**EXERCISE REQUIREMENTS**
Each line from the one containing "X005006Y011161D03*" through the last line of the data below is to be written out verbatim, and nothing more.

==== SOURCE INFORMATION

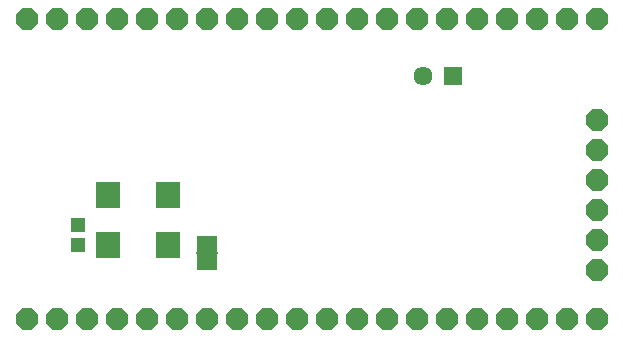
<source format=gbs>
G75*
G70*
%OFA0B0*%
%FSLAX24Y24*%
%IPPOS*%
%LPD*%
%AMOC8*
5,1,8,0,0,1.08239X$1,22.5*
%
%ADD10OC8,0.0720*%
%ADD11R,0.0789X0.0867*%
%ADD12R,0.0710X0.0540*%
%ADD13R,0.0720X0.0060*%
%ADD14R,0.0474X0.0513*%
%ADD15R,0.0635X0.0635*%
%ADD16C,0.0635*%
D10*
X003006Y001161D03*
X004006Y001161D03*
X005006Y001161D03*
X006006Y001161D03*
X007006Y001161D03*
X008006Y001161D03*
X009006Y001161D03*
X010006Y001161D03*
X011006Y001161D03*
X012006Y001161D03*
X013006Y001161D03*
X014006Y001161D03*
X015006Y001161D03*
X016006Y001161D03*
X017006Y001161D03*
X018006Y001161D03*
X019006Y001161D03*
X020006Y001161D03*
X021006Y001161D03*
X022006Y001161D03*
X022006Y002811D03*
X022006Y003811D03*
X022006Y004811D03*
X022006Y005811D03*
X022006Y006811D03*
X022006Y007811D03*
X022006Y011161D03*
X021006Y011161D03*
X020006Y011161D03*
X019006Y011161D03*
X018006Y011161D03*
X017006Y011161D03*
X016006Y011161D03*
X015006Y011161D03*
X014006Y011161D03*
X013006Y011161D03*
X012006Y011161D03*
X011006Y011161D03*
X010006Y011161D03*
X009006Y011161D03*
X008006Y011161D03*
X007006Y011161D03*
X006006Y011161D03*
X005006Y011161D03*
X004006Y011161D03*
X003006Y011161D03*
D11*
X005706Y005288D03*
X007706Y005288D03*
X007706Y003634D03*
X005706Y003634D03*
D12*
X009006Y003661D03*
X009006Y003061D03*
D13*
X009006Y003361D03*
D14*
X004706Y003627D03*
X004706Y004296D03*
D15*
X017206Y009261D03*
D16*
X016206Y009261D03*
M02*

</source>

========

**COMPLETED TASK**
X005006Y011161D03*
X004006Y011161D03*
X003006Y011161D03*
D11*
X005706Y005288D03*
X007706Y005288D03*
X007706Y003634D03*
X005706Y003634D03*
D12*
X009006Y003661D03*
X009006Y003061D03*
D13*
X009006Y003361D03*
D14*
X004706Y003627D03*
X004706Y004296D03*
D15*
X017206Y009261D03*
D16*
X016206Y009261D03*
M02*

</source>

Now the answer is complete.